Гоголь. О «Современнике»1
В суждениях Гоголя о литературе надо различать две стороны — пророческую (когда Гоголь судит о высших целях творчества и самой жизни) и практическую, когда он выступает как толкователь и критик искусства. Это суждения главы школы и духовного вождя, писателя, избравшего Литературу основным делом своей жизни, и человека, для которого творчество — нечто более высшее, чем создание образов.

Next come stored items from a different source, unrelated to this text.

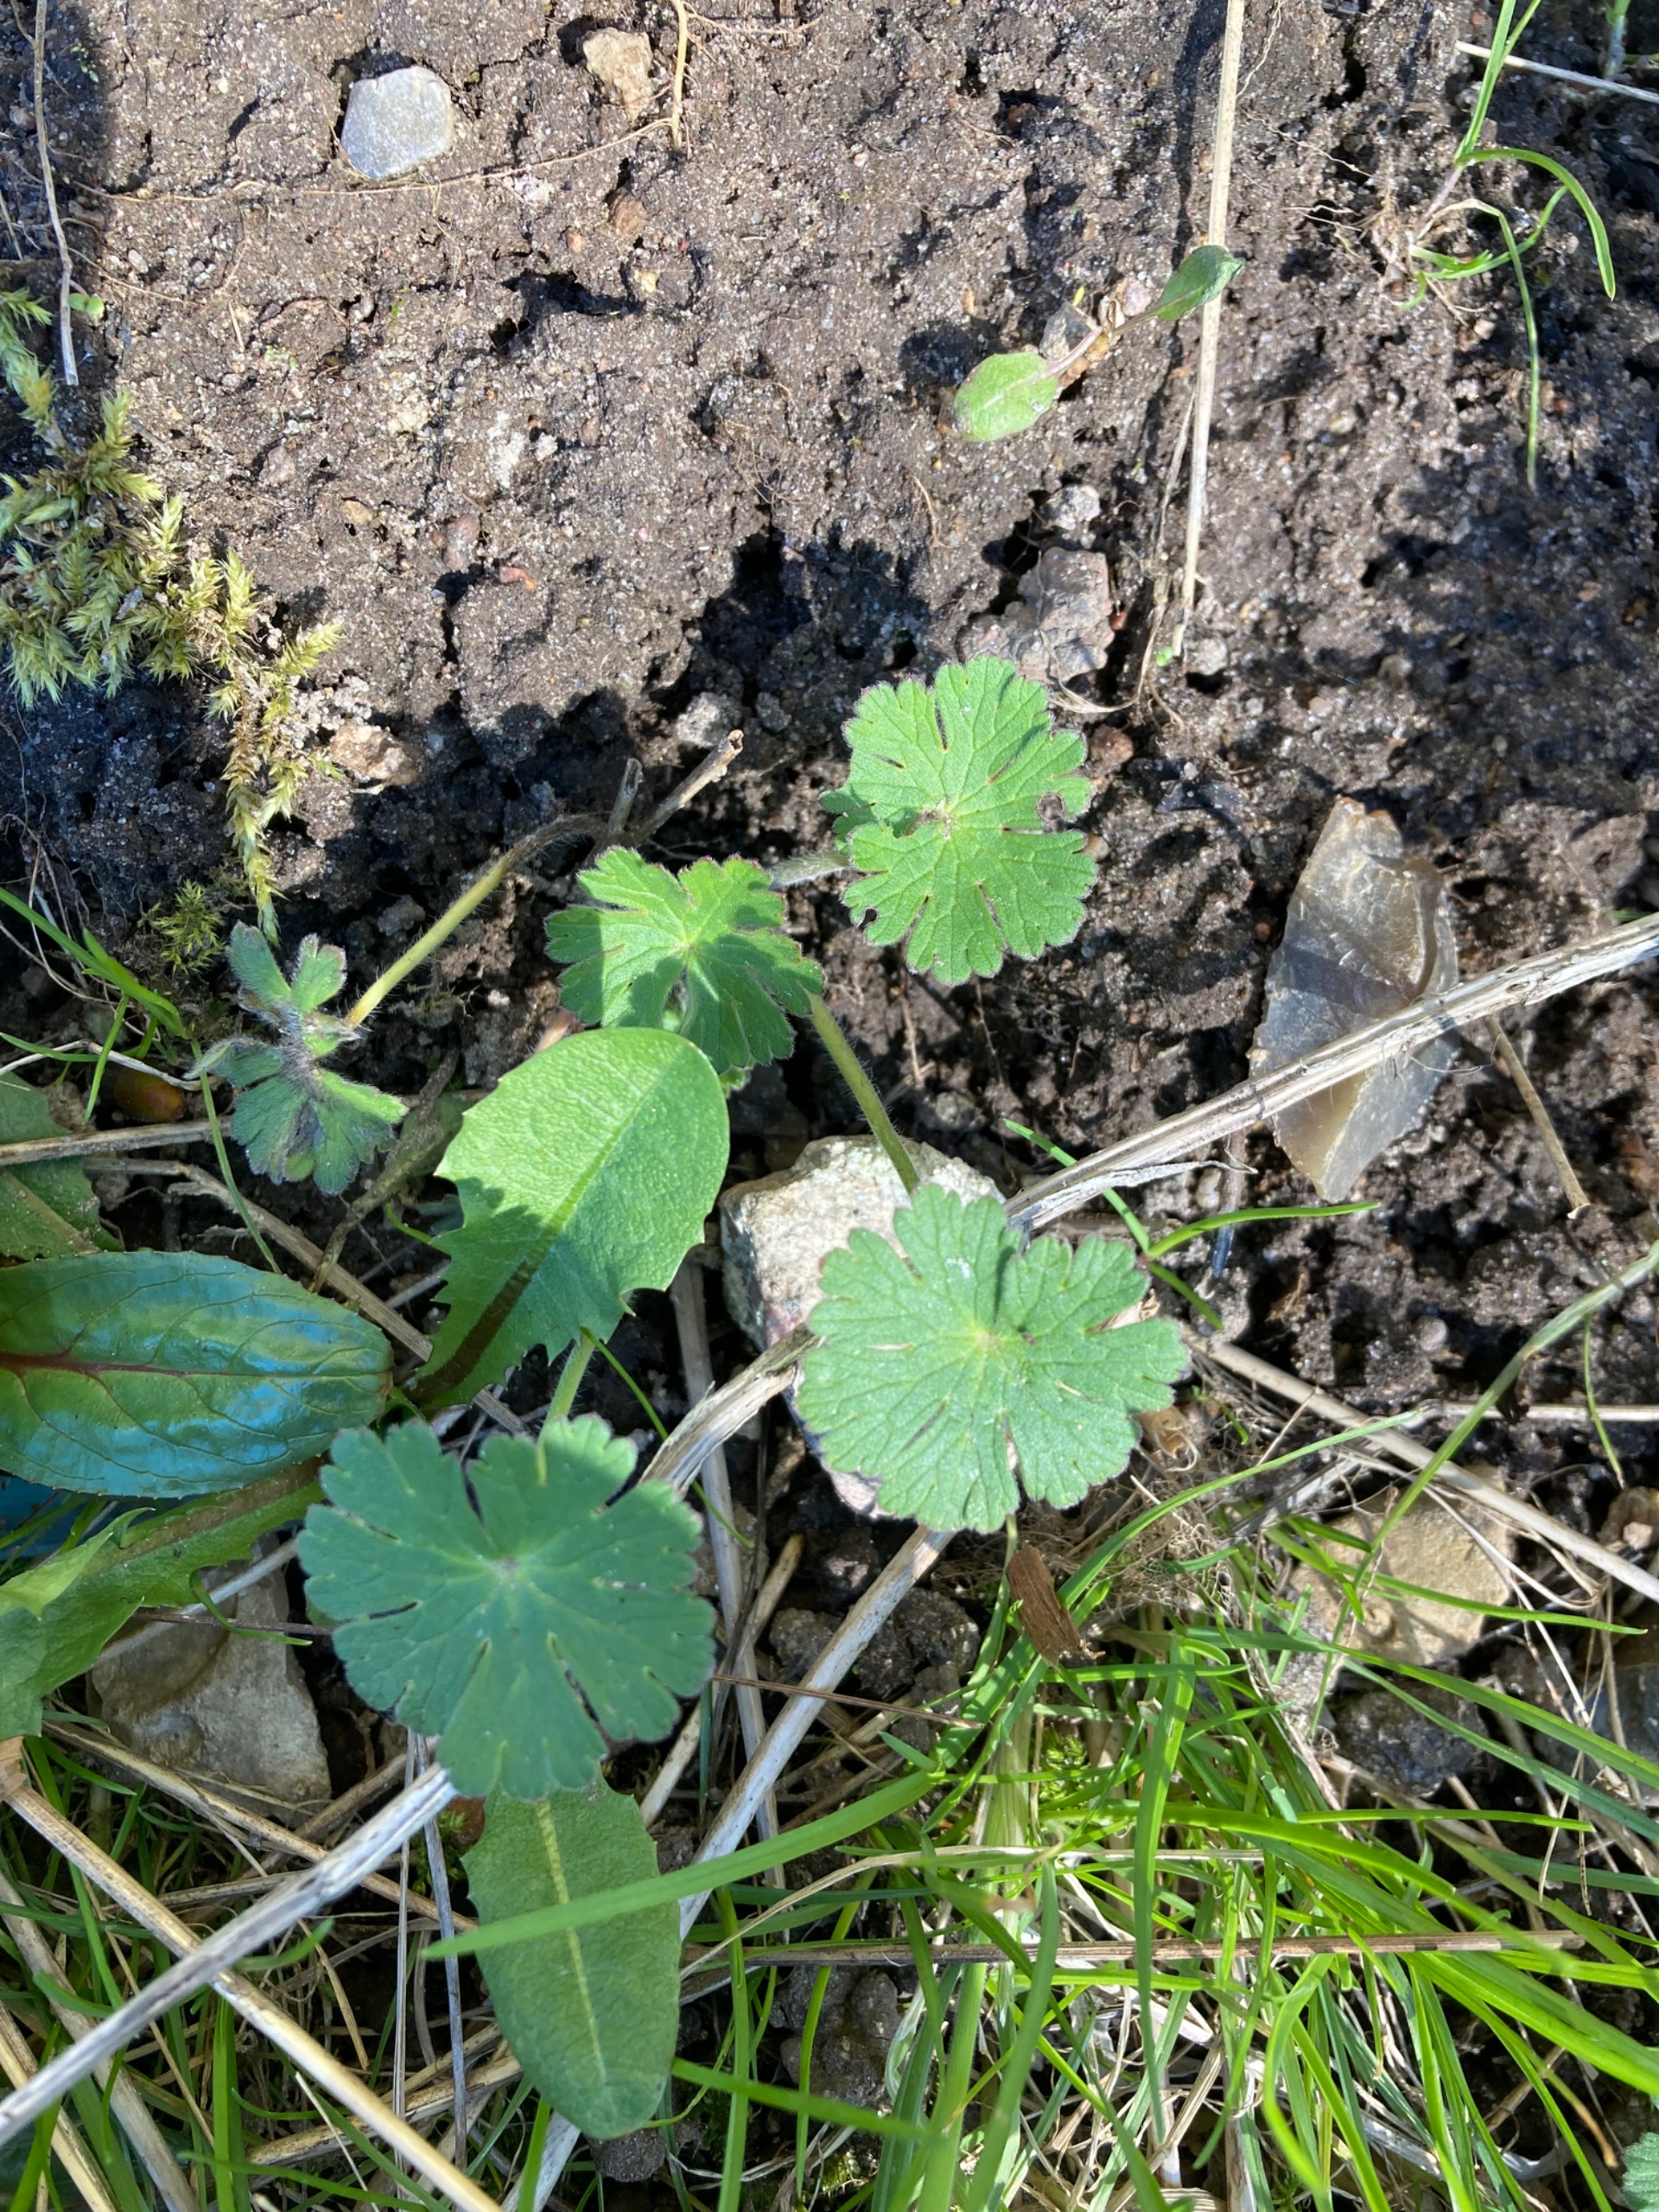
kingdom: Plantae
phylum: Tracheophyta
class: Magnoliopsida
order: Geraniales
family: Geraniaceae
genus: Geranium
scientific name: Geranium molle
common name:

Взгляд Гоголя-критика окидывает литературу от Гомера до Языкова, во взгляде этом нет дробности, он целен, вбирая в себя как малые, так и великие явления искусства. Нет ни одного имени в русской литературе, на которое бы не отозвался Гоголь, на которое бы так или иначе не откликнулся. Отклики эти рассыпаны в его статьях, письмах и, наконец, в сочинениях. Редко кто из гоголевских героев откажется поговорить о литературе, коснуться мимоходом то Пушкина, то Булгарина, да и сам автор не прочь объясниться с читателем, сказать и о себе, и о своей поэме или повести.